Seeking out something that could be physically infinite is difficult. All things and events that take place in space and time have beginnings. That which has a place in time and space does not qualify as being in an infinite state. Infinity is that which is beyond space and time. For many people, infinity is unknowable. Others claim to have glimpsed it.

When contemplating infinity and the universe, there is no way to escape the concept of God. Most cultures have had gods since the beginning of civilization. Something in us wants to give a name to that which existed before the universe came to be and will continue after the universe has ended. 

That which existed before anything and after anything, even though it be nothing or voidness, is still another concept for God in the minds of many. Nothing is, of course, no thing. God is not a thing as well. There is a parallel here, but God cannot be nothing.

An empty void has no existence without a world in which to place it. We cannot see nothing because it is not there. If it is not there, then it logically does not exist.

We live in a universe of complementary states. We have bad and we have good. We have right, we have left. We have up, we have down. We cannot have a subject without an object. One needs the other like a child needs a mother.

Picture a place without time and space where thought has melted into a pool of undifferentiated possibilities, a seemingly endless ocean of events and experiences that have not yet occurred. 
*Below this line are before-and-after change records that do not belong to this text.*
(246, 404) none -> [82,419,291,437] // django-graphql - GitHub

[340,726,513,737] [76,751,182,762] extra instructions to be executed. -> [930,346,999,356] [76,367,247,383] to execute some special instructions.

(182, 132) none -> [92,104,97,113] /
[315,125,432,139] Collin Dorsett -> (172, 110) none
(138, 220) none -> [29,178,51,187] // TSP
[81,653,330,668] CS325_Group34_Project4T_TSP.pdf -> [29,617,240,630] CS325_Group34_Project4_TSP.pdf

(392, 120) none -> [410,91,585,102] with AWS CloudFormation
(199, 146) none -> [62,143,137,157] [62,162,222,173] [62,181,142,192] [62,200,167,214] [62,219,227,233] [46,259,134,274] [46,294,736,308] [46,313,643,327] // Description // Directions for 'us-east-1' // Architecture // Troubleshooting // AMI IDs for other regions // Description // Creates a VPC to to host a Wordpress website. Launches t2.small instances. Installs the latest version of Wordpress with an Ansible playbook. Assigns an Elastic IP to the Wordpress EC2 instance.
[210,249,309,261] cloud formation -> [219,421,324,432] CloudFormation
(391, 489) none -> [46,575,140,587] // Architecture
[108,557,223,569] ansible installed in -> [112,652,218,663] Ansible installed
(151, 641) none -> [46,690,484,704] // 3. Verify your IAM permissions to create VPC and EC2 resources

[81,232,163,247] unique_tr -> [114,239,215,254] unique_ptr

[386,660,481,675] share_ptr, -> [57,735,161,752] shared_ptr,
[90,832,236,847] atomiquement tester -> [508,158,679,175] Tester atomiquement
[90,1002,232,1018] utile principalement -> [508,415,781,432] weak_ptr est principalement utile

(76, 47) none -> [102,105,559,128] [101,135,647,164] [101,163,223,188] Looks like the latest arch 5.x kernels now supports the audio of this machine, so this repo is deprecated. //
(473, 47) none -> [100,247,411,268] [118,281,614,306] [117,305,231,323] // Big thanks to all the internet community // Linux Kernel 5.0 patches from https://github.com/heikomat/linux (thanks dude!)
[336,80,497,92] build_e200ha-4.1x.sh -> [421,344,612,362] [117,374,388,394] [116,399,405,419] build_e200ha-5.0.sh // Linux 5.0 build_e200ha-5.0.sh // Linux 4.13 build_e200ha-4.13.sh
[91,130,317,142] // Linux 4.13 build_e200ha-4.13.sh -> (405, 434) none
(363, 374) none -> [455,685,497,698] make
All is still for the briefest of instants because when time stops, existence ceases and the one is no longer measured as being separate from the other. Measurement occurs in spacial dimensions, but not in primary dimensions where only points, lines, and possibilities exist.

Before we can have a world, we need events. To have events we need an observer to recognize that event. To have an observation we need to have awareness of an object or an event. The essential quality for observation or interaction is to have awareness of an object. Awareness, then, is the first cause for the existence of time and space. All things are not only produced by awareness in its myriads of localized forms but all things are formed from the eternal and non-material awareness which has always been –– as the eternal now is ever-present.

For some people, this primal awareness is called ‘God’ but there is a great social danger in calling anything holy and above natural law. Creation is a process and an act, not an unexplained miracle. The act of creation spreads knowledge and organization across the universe. This Universe is a system with properties that we define. 

Awareness is the cause of time and space, though it forever dwells outside of time and space.  Without awareness, nothing can be distinguished as separate. There is no essence of being without awareness. It is of another dimension that has no beginning nor end. This awareness is potentially infinite, yet responsible for the existence of the finite. It is beyond self, yet produces not only the act of consciousness but describes and brings to being a forever changing universe of unlimited potential.

We can describe the world as not only a work-in-progress, but a record of historical events and experiences where thoughts were made manifest and tangible by actions, recorded by the bricks and mortar of matter, and re-interpreted by the mind to formulate experience from contiguous entangled events.